Joanne Allred is the author of four poetry collections: Whetstone, which won the Flume Press Chapbook Competition, Particulate, Bear Star Press, and The Evolutionary Purpose of Heartbreak, Turning Point Press, and Outside Paradise, Word Poetry Press. She was born and grew up in Utah, but has spent most her adult life in California, where she taught for many years in the English Department at California State University, Chico. Her poems have appeared in many publications including Women’s Review of Books, Prairie Schooner and Quarterly West. With her husband and dog and a lush companionship of wildlife, she lived many in Butte Creek Canyon outside Chico, whose landscape often serves as backdrop and subject for her poems. Her home here burned to the ground in November 2018 in the “Camp Fire.” Outside Paradise chronicles the experience of losing most everything in the fire and beginning again.
Ode to Ella
Because it was a Holiday Rambler Savoy—the 34 foot
And two slide-outs new-to-us trailer—we
Christened her Ella after Fitzgerald, who became famous
Kicking up her heels singing "Stomping at the Savoy.”
Her charms were compact and a bit worn but we were
Overjoyed, my husband and I, to inhabit our own space after
Months of crowding our good-hearted daughter.
Except for no septic capacity and swaying when we walked, she was near perfect.

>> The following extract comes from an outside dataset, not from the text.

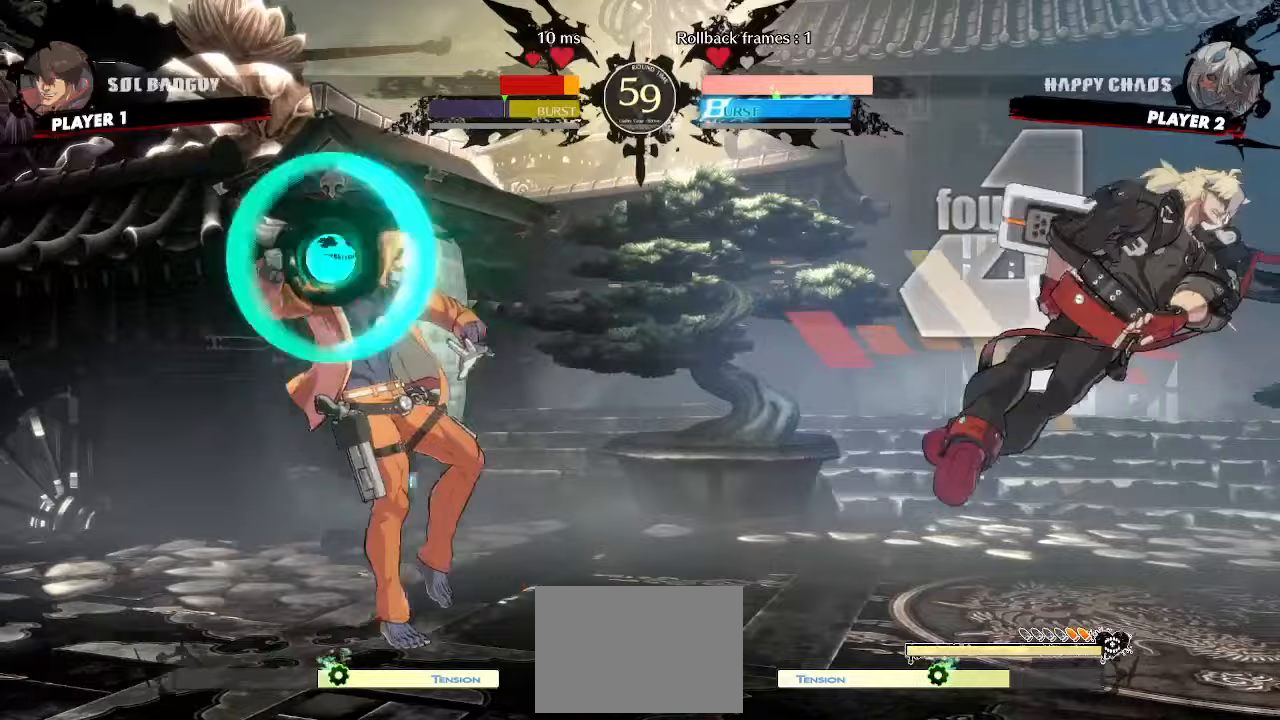
{"dt_ms": 500, "buttons": ["DPAD_RIGHT"], "events": [[500, "DPAD_DOWN", "up"]]}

Admittedly, she became an icebox when it froze outside, and hot as a flapjack
Griddle in summer. She leaked a little in aggressive downpours.
Aztec-patterned throw rugs, a nubby white cover for the
Inexcusably ugly sofa, morning sun streaming through the open door—
Not a dream house but cozy and sweet. A kind of coming home.
As the song titles—each containing the word home —that shape these acrostic poems suggest, Joanne Allred’s OUTSIDE PARADISE is at heart a meditation on home. Having lost her canyon dwelling to a wildfire, the so-called Camp Fire that destroyed the town of Paradise, California, the speaker in these poems finds herself exiled from the life she had been living. How one’s sense of self is entwined with place, possessions, and known pathways, becomes a central inquiry. Is home finally a place or a state of being? As the title’s allusion to the lost biblical Paradise implies, being thrust suddenly outside one’s established life, dispossessed, unveils a difficult human truth: in our separateness from source “we all hunger for some gone primal home.” And so we sift ashes of memory and myth—as the poems in this collection do—trying to recover a sense of continuity, belonging, and trust that a “path that madly ricochets over scorched ground” could lead to wholeness.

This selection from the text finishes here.